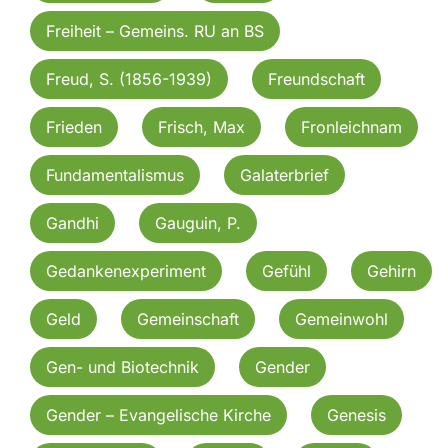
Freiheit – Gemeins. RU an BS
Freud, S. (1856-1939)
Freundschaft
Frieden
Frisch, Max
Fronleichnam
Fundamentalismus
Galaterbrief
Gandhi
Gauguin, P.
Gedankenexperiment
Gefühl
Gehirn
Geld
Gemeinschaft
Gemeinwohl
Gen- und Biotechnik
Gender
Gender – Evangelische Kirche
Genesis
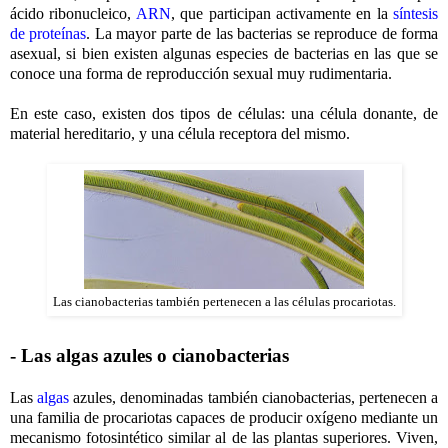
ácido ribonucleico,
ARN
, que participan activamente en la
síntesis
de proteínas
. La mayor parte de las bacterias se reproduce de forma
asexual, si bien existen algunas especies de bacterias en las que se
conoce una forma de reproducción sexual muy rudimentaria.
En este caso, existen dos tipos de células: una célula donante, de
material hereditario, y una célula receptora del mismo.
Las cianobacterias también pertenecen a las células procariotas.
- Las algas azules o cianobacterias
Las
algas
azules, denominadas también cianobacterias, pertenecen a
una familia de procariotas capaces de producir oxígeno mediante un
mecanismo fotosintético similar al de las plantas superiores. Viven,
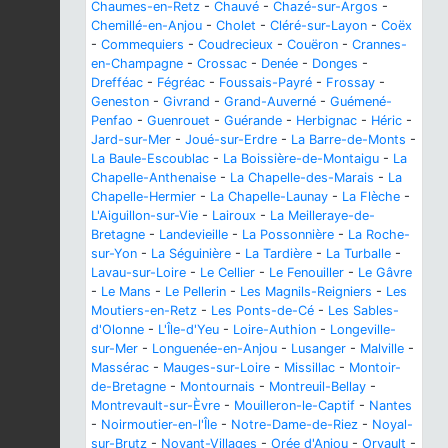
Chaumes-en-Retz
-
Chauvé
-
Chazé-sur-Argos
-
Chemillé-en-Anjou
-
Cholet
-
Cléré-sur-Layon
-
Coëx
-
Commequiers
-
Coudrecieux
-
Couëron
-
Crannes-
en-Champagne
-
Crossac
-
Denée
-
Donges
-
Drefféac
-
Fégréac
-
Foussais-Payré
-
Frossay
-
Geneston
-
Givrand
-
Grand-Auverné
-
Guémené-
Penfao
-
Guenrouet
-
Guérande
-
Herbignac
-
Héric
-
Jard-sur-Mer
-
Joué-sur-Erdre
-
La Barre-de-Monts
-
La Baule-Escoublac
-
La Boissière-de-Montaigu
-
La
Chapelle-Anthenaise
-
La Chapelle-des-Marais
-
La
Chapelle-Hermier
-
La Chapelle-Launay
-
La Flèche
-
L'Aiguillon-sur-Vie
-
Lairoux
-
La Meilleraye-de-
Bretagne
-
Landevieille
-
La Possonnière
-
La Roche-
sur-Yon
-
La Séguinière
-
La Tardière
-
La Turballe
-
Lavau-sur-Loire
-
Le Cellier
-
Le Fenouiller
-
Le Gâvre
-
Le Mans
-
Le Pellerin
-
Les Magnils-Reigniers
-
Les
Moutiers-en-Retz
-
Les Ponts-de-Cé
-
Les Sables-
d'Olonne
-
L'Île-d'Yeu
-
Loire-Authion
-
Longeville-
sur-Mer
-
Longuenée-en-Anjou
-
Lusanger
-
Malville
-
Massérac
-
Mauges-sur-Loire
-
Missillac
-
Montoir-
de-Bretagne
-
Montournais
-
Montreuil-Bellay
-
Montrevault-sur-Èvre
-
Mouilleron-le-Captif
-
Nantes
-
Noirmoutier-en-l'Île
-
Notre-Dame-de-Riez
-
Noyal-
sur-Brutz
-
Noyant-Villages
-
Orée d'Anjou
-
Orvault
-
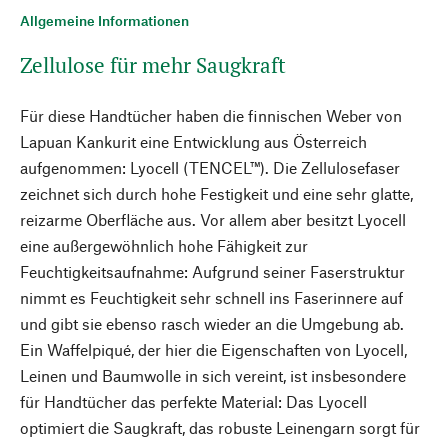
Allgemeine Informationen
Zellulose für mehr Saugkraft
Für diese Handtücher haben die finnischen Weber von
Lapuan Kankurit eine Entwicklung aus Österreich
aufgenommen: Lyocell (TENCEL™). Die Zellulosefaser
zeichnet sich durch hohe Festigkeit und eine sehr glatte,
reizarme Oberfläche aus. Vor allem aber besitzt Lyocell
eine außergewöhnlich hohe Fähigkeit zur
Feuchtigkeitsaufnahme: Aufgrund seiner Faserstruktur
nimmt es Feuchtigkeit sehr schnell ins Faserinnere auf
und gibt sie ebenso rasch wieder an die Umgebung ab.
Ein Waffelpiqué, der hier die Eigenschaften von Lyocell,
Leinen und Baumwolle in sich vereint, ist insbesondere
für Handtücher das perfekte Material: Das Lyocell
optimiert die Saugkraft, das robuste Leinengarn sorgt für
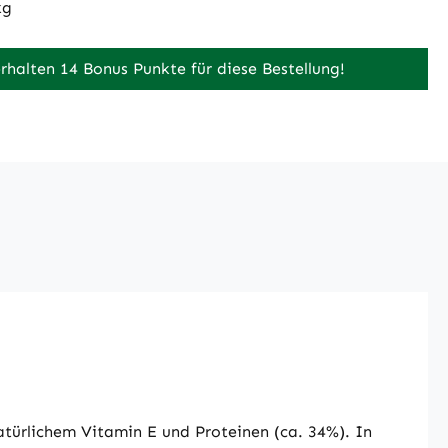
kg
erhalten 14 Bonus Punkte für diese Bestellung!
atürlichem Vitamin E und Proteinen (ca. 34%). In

++++++++++

WHAT TO PRODUCE:
Go through the entries and retype them exactly, except for the images.

COMPLETED EXERCISE:
Freiheit – Gemeins. RU an BS
Freud, S. (1856-1939)
Freundschaft
Frieden
Frisch, Max
Fronleichnam
Fundamentalismus
Galaterbrief
Gandhi
Gauguin, P.
Gedankenexperiment
Gefühl
Gehirn
Geld
Gemeinschaft
Gemeinwohl
Gen- und Biotechnik
Gender
Gender – Evangelische Kirche
Genesis
ácido ribonucleico,
ARN
, que participan activamente en la
síntesis
de proteínas
. La mayor parte de las bacterias se reproduce de forma
asexual, si bien existen algunas especies de bacterias en las que se
conoce una forma de reproducción sexual muy rudimentaria.
En este caso, existen dos tipos de células: una célula donante, de
material hereditario, y una célula receptora del mismo.
Las cianobacterias también pertenecen a las células procariotas.
- Las algas azules o cianobacterias
Las
algas
azules, denominadas también cianobacterias, pertenecen a
una familia de procariotas capaces de producir oxígeno mediante un
mecanismo fotosintético similar al de las plantas superiores. Viven,
Chaumes-en-Retz
-
Chauvé
-
Chazé-sur-Argos
-
Chemillé-en-Anjou
-
Cholet
-
Cléré-sur-Layon
-
Coëx
-
Commequiers
-
Coudrecieux
-
Couëron
-
Crannes-
en-Champagne
-
Crossac
-
Denée
-
Donges
-
Drefféac
-
Fégréac
-
Foussais-Payré
-
Frossay
-
Geneston
-
Givrand
-
Grand-Auverné
-
Guémené-
Penfao
-
Guenrouet
-
Guérande
-
Herbignac
-
Héric
-
Jard-sur-Mer
-
Joué-sur-Erdre
-
La Barre-de-Monts
-
La Baule-Escoublac
-
La Boissière-de-Montaigu
-
La
Chapelle-Anthenaise
-
La Chapelle-des-Marais
-
La
Chapelle-Hermier
-
La Chapelle-Launay
-
La Flèche
-
L'Aiguillon-sur-Vie
-
Lairoux
-
La Meilleraye-de-
Bretagne
-
Landevieille
-
La Possonnière
-
La Roche-
sur-Yon
-
La Séguinière
-
La Tardière
-
La Turballe
-
Lavau-sur-Loire
-
Le Cellier
-
Le Fenouiller
-
Le Gâvre
-
Le Mans
-
Le Pellerin
-
Les Magnils-Reigniers
-
Les
Moutiers-en-Retz
-
Les Ponts-de-Cé
-
Les Sables-
d'Olonne
-
L'Île-d'Yeu
-
Loire-Authion
-
Longeville-
sur-Mer
-
Longuenée-en-Anjou
-
Lusanger
-
Malville
-
Massérac
-
Mauges-sur-Loire
-
Missillac
-
Montoir-
de-Bretagne
-
Montournais
-
Montreuil-Bellay
-
Montrevault-sur-Èvre
-
Mouilleron-le-Captif
-
Nantes
-
Noirmoutier-en-l'Île
-
Notre-Dame-de-Riez
-
Noyal-
sur-Brutz
-
Noyant-Villages
-
Orée d'Anjou
-
Orvault
-
Allgemeine Informationen
Zellulose für mehr Saugkraft
Für diese Handtücher haben die finnischen Weber von
Lapuan Kankurit eine Entwicklung aus Österreich
aufgenommen: Lyocell (TENCEL™). Die Zellulosefaser
zeichnet sich durch hohe Festigkeit und eine sehr glatte,
reizarme Oberfläche aus. Vor allem aber besitzt Lyocell
eine außergewöhnlich hohe Fähigkeit zur
Feuchtigkeitsaufnahme: Aufgrund seiner Faserstruktur
nimmt es Feuchtigkeit sehr schnell ins Faserinnere auf
und gibt sie ebenso rasch wieder an die Umgebung ab.
Ein Waffelpiqué, der hier die Eigenschaften von Lyocell,
Leinen und Baumwolle in sich vereint, ist insbesondere
für Handtücher das perfekte Material: Das Lyocell
optimiert die Saugkraft, das robuste Leinengarn sorgt für
kg
erhalten 14 Bonus Punkte für diese Bestellung!
atürlichem Vitamin E und Proteinen (ca. 34%). In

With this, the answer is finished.